Nothing besides a number belongs in the answer, which is how many lines of the listing contain the string "down".

== EXERCISE DATA ==
BEGIN

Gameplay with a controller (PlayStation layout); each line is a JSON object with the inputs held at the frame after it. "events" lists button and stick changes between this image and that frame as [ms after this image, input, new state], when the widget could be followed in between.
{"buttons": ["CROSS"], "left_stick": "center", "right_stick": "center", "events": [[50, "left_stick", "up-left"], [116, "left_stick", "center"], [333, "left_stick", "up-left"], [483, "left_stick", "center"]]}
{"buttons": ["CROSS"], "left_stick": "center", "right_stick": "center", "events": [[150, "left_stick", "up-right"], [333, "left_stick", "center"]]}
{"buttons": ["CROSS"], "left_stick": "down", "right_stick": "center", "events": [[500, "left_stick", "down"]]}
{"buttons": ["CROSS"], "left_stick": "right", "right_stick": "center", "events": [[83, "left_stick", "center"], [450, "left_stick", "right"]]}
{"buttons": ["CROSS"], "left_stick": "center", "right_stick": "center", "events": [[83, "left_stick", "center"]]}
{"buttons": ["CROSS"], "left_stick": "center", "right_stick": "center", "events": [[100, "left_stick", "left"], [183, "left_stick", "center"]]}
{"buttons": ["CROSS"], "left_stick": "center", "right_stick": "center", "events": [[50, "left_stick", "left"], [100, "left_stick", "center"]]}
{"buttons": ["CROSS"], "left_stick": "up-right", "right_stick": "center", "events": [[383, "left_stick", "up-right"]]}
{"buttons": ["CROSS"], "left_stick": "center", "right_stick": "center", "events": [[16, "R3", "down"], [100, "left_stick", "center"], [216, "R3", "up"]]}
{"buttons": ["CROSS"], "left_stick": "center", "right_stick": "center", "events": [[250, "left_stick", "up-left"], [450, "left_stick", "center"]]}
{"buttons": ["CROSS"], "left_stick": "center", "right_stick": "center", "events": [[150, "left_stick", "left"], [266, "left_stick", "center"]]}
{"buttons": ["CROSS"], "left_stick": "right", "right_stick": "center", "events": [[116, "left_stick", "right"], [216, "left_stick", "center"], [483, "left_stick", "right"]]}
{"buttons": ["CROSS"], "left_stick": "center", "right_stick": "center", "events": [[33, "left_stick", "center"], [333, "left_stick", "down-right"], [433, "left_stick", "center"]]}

END

== PROBLEM SOLUTION ==
3